Teaching in prison is a transformative experience for students and professor
January 31, 2019 | UHCL Staff
Shreerekha Subramanian grew up in India with parents who put everything into giving
her a good education. Still, she describes a “bibliographic deficit” which has informed
the rest of her life as a professor of humanities at University of Houston-Clear Lake.
Her any-book-is-worth-reading upbringing, coupled with a pivotal teaching experience
in a Baltimore high school, have combined to make her a teacher and mentor at her
core – or, as she would describe herself, a “translator” whose mission is to make
education radically inclusive.
Hired fresh out of Rutgers University with a doctorate in comparative literature in
2007, Subramanian was informed that UH-Clear Lake offered an Academics for Offenders
program at the Texas Department of Criminal Justice’s W.F. Ramsey Unit in Rosharon,
Texas. “When I was interviewing for this position, I was asked why I wanted to come
to UHCL,” Subramanian said. “I talked about my desire to teach diverse populations,
and to work with students from all walks of life. I enjoy teaching students who share
with me a profound sense of struggle. It helps me learn and helps me remember never
to get so highfalutin' that I forget how to teach the basics. All in all, I was very
gratified to hear about the university’s prison program.”
The Academics for Offenders program has been in effect since the university’s inception in 1974. “What a great institution
to have such a continuous and special program,” she said. “I was inspired to come
here because the students are historically non-traditional, and the possibility of
teaching in the prison program was an additional incentive.”
Students who are incarcerated need a great deal beyond what’s taught in books, but
Subramanian said that her students wouldn’t describe her as the nurturing type. “They
say I am difficult, and it is certainly difficult to connect with people under these
circumstances,” she said. “But there’s a mysterious thing that happens in the classroom.
Students feel that they are alive and inspired because they are reading material that
they have never experienced before, material that feels empowering and transformative.”
And dealing with people who have made mistakes in life, she explained, is not necessarily
about her own forgiving nature. “My job is to teach, not judge,” she said. “We all
make mistakes, but some of us pay a very big price. I bring a sense of intellectual
empathy to the classroom which is a mission of our university and informs the approach
of my colleagues who teach in this program.”
She said she believed that between the reading materials and the class discussions,
students are using a language in which they can express themselves. “It’s the discipline
itself,” she explained. “The material emboldens them as people; the rigor of the classroom
enriches them as students. The theories they read are empowering. The classroom comes
alive because the material is so rich. The power I bring to the class is that I take
their voice very seriously and I tell them to take their own voices very seriously.”
Subramanian said there was something magical about teaching. “Teachers are a portal
to this other universe of knowledge, and for students who are incarcerated, awakening
to this fact becomes a lifeline.
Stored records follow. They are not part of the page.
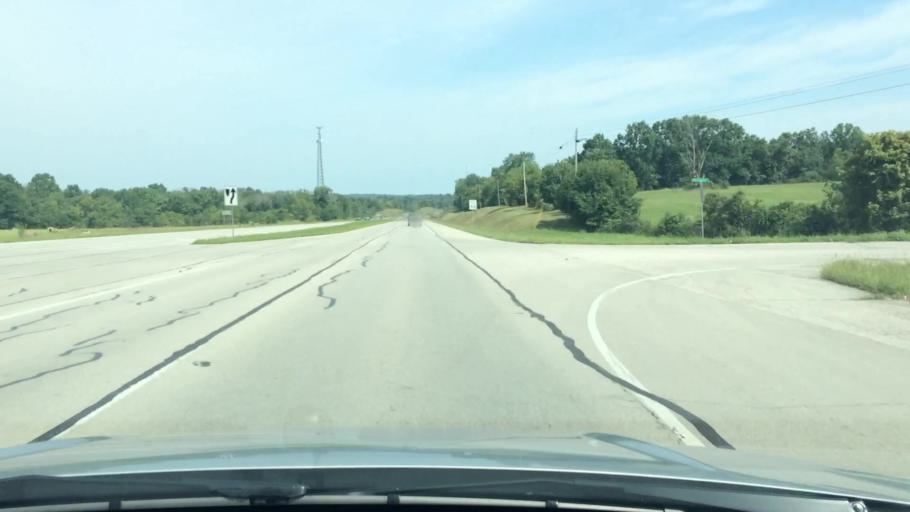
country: US
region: Kentucky
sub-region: Anderson County
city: Lawrenceburg
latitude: 38.0873
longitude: -84.9186
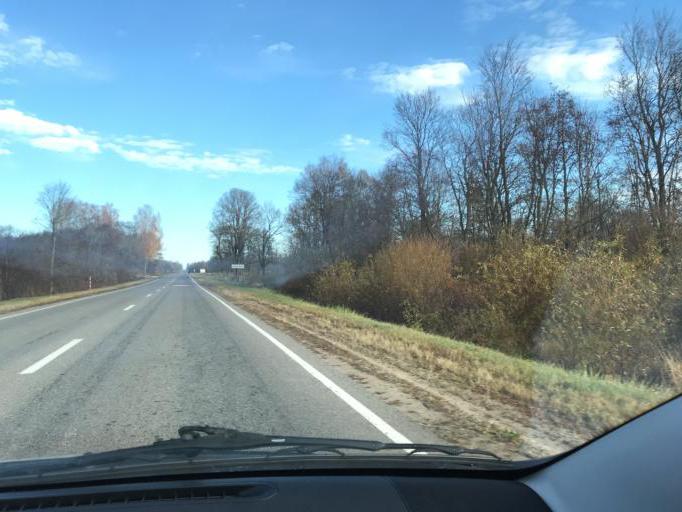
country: BY
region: Vitebsk
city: Haradok
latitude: 55.5226
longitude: 29.9717
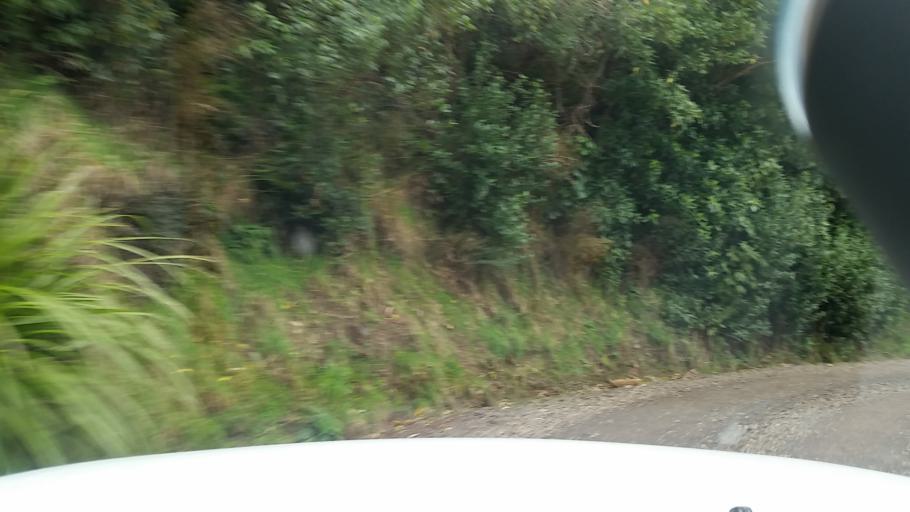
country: NZ
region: Canterbury
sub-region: Christchurch City
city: Christchurch
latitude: -43.7220
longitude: 172.7986
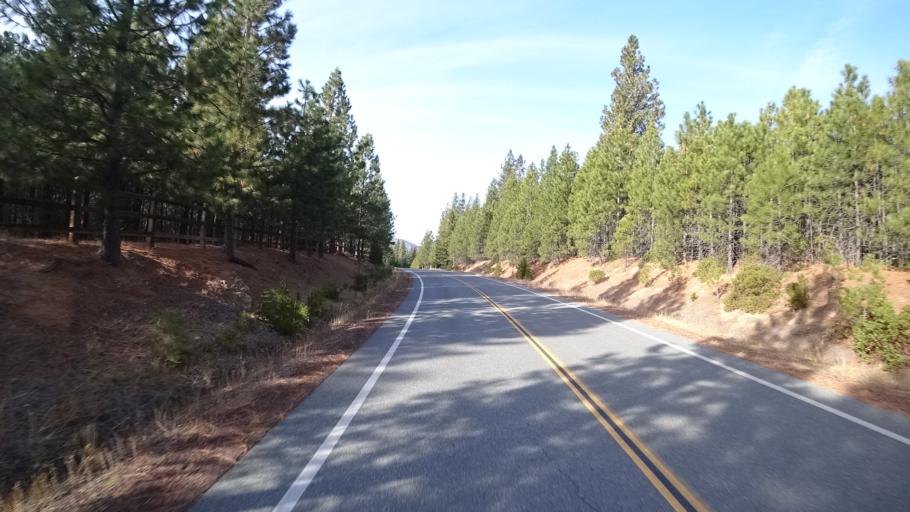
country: US
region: California
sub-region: Siskiyou County
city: Weed
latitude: 41.3897
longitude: -122.4103
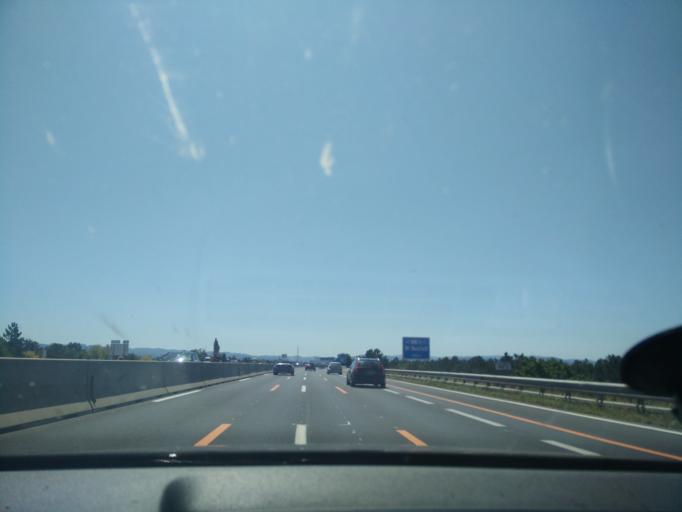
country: AT
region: Lower Austria
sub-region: Wiener Neustadt Stadt
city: Wiener Neustadt
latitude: 47.8033
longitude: 16.2001
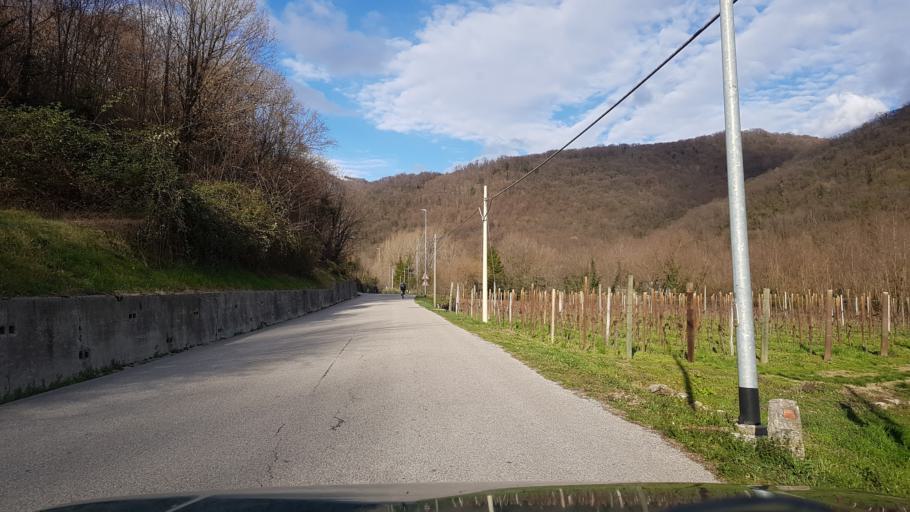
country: IT
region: Friuli Venezia Giulia
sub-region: Provincia di Udine
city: Faedis
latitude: 46.1602
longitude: 13.3541
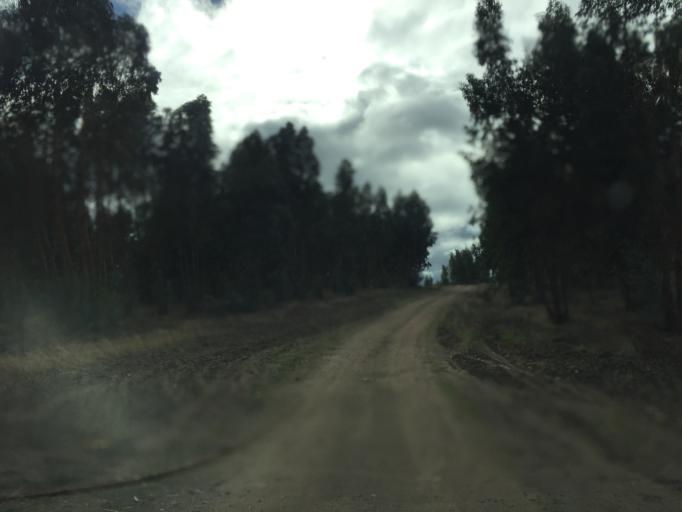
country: PT
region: Portalegre
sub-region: Alter do Chao
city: Alter do Chao
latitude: 39.2450
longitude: -7.7034
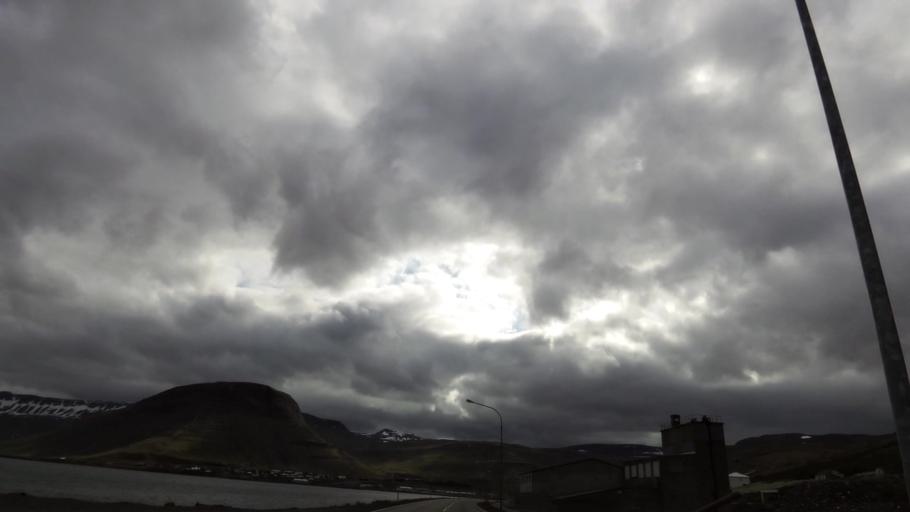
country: IS
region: Westfjords
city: Isafjoerdur
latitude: 66.0687
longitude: -23.1520
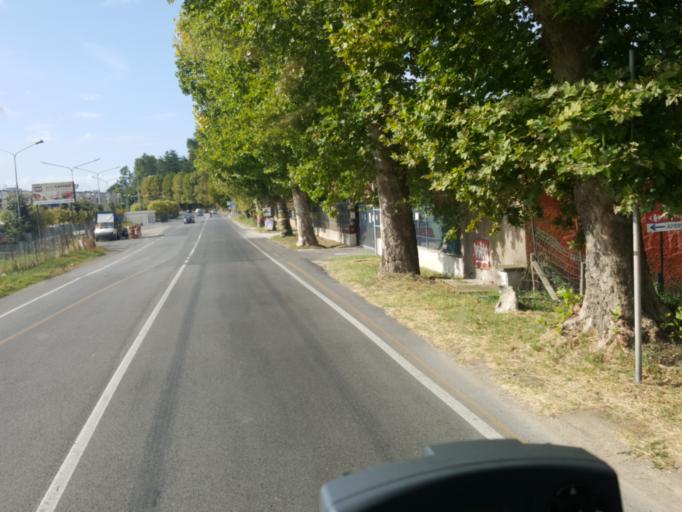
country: IT
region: Latium
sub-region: Citta metropolitana di Roma Capitale
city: Girardi-Bellavista-Terrazze
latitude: 42.1076
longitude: 12.5834
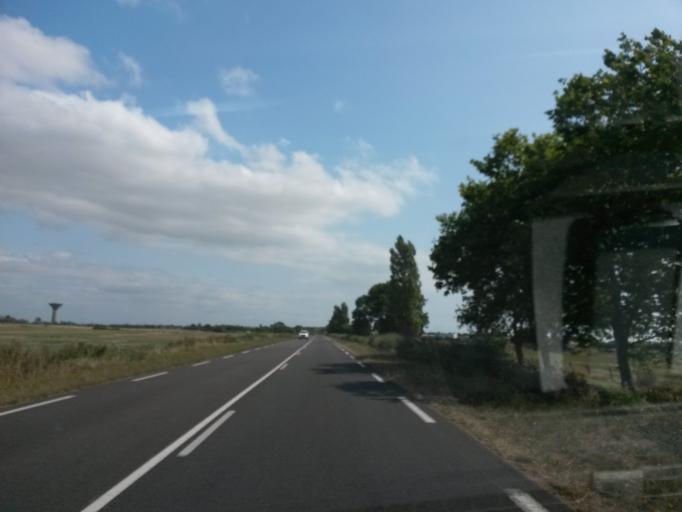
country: FR
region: Pays de la Loire
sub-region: Departement de la Vendee
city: La Tranche-sur-Mer
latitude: 46.3565
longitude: -1.4417
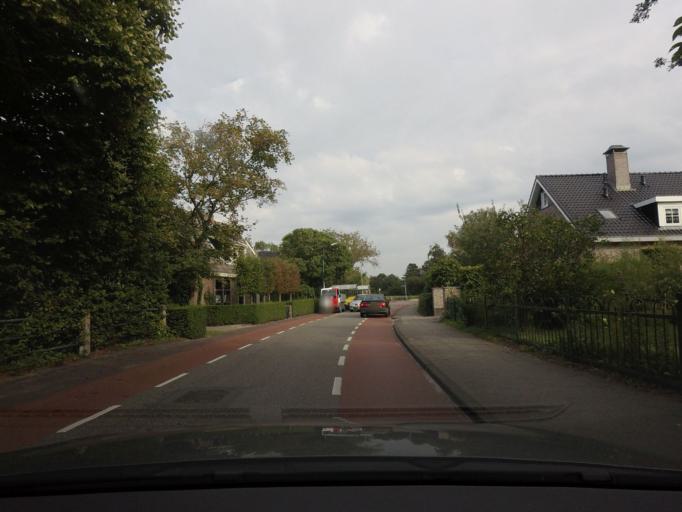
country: NL
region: North Holland
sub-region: Gemeente Schagen
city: Harenkarspel
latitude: 52.7212
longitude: 4.6706
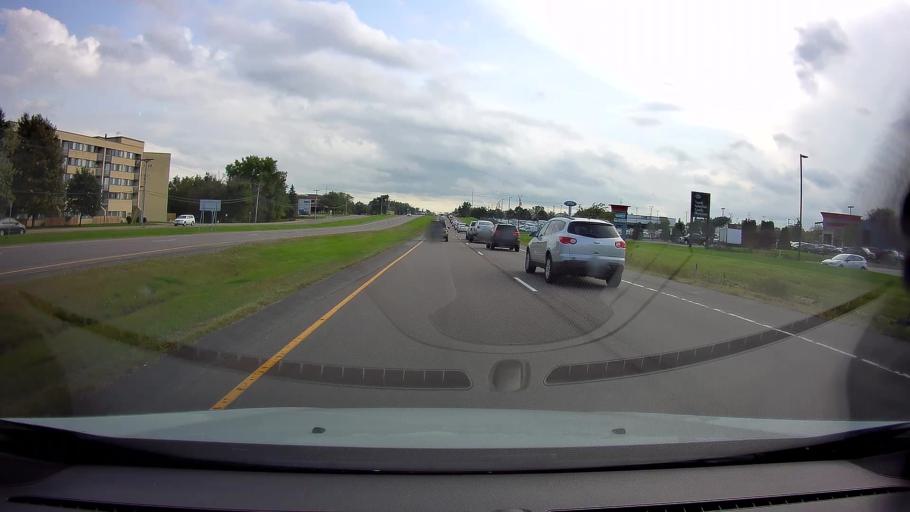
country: US
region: Minnesota
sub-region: Ramsey County
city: Roseville
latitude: 45.0268
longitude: -93.1672
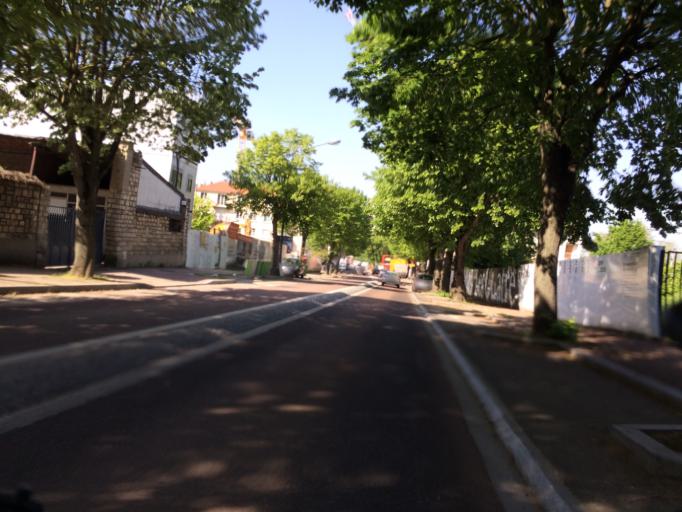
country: FR
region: Ile-de-France
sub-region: Departement des Hauts-de-Seine
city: Sceaux
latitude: 48.7807
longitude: 2.2808
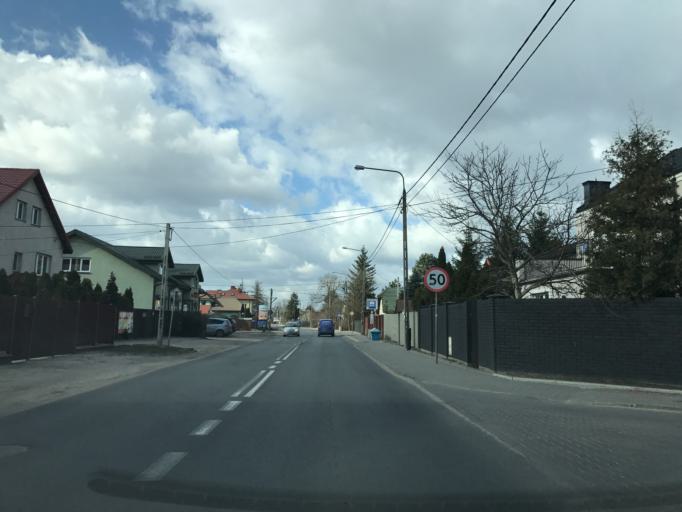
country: PL
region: Masovian Voivodeship
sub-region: Warszawa
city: Rembertow
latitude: 52.2663
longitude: 21.1548
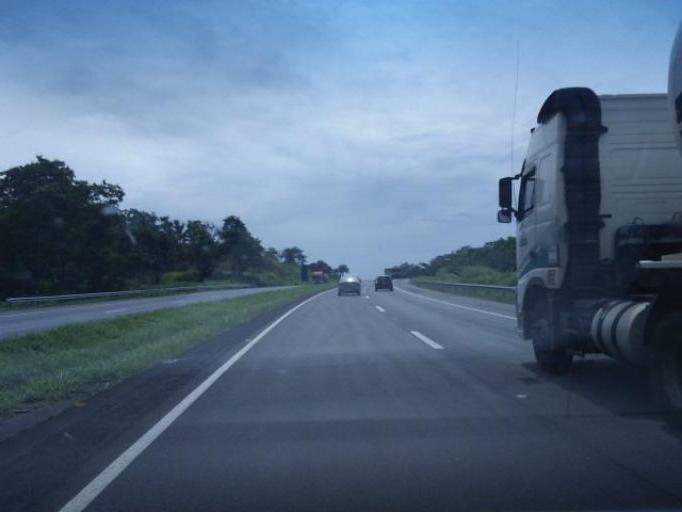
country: BR
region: Sao Paulo
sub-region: Miracatu
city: Miracatu
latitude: -24.3092
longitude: -47.5044
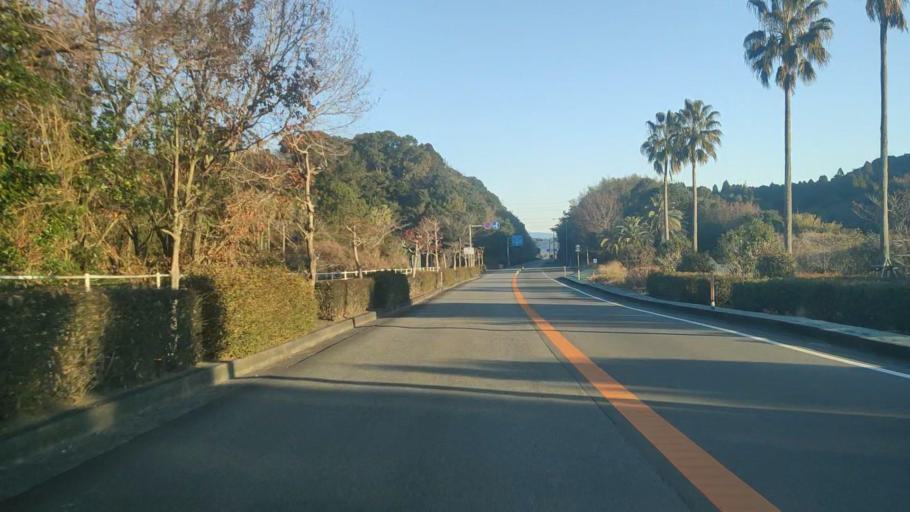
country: JP
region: Miyazaki
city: Tsuma
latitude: 32.0284
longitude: 131.4641
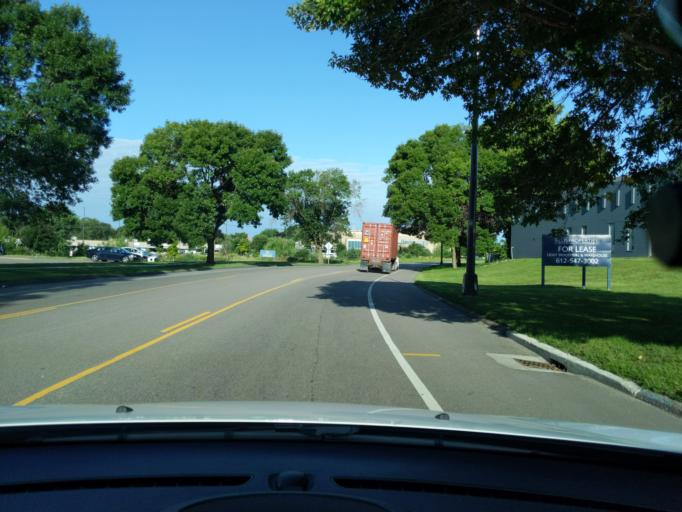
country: US
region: Minnesota
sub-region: Ramsey County
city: Falcon Heights
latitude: 44.9648
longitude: -93.1378
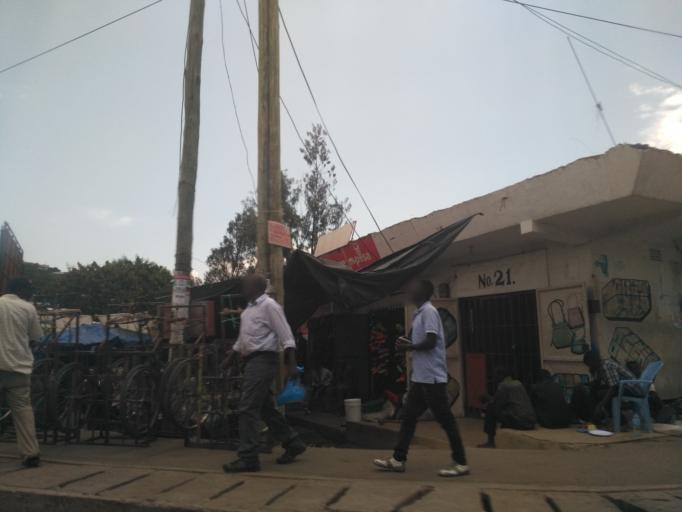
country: TZ
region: Mwanza
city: Mwanza
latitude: -2.5226
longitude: 32.9115
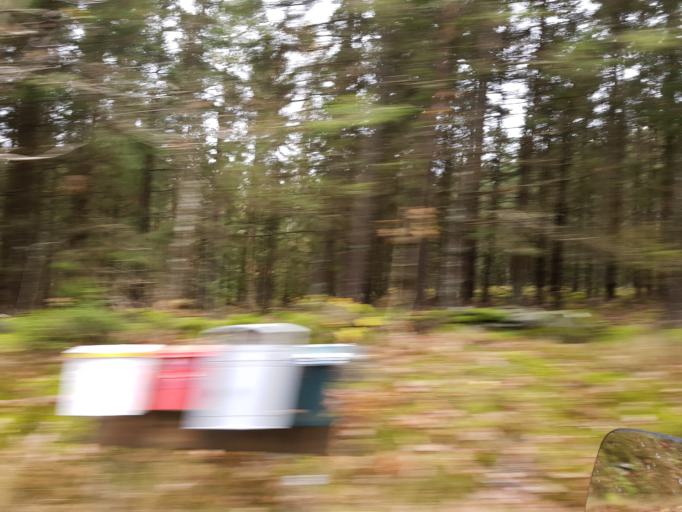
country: SE
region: Vaestra Goetaland
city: Svanesund
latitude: 58.1751
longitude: 11.7630
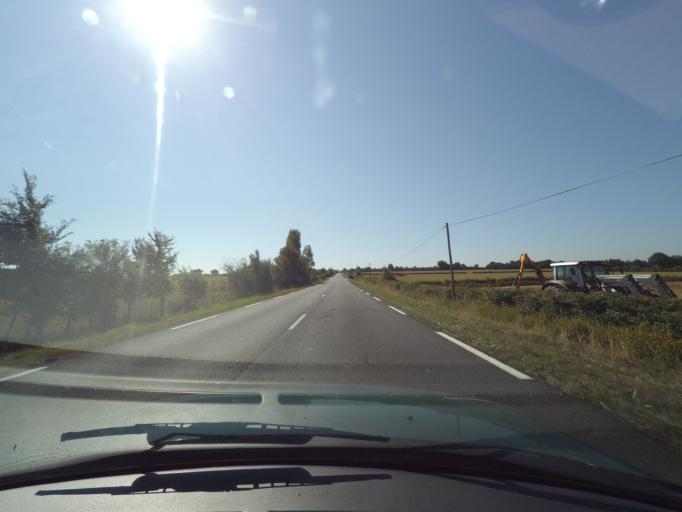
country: FR
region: Poitou-Charentes
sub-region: Departement de la Vienne
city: Lussac-les-Chateaux
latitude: 46.3729
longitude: 0.7607
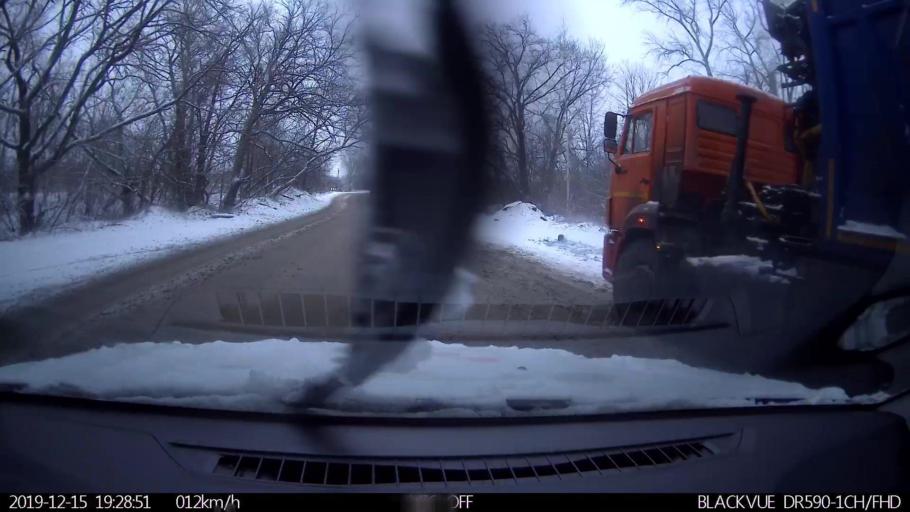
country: RU
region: Nizjnij Novgorod
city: Neklyudovo
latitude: 56.3571
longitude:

This is why for me, teaching is more than talking
about the subject. It’s an act of translation.”
She explained that for her, as an immigrant, making herself clear across borders is
extremely important. “For me, that’s teaching,” she said. “Every student comes with
different levels of expertise. Some need much more translation, and I’m ready to do
that. How can I figure out how to express the same text in a new way? How can I express
these ideas so that everyone in the class is invited and included at the table? No
one should feel that education is a privilege only for the very few.”
Education, she said, should be an act of radical inclusion. “This is the philosophy
that is in my heart,” she said. “Education should include those students who feel
like they don’t belong in the classroom. We see students weighed down by an imposter
syndrome, a feeling that they don’t belong here at the university. A good education
should exorcise that sense of alienation.”
Her students are finding their voice, overcoming any imposter syndrome they may have
felt, and moving forward with their lives. Christopher Montez, who was released from Ramsey in early 2018 and graduated with
his master’s in humanities in December, said Subramanian had chaired his Capstone project and credits her with helping him
successfully complete his education. “Dr. Subramanian educates you and holds you accountable,”
he said. “With her, you’d better have your stuff in order.”
Like all incarcerated students, Montez has paid in full for his tuition through loans
available through the Department of Corrections, which he’s repaying, as well as out
of pocket.
“To be surrounded by books and make them available to all students so they can have
that same relationship with books is such a fortunate life to have,” Subramanian said.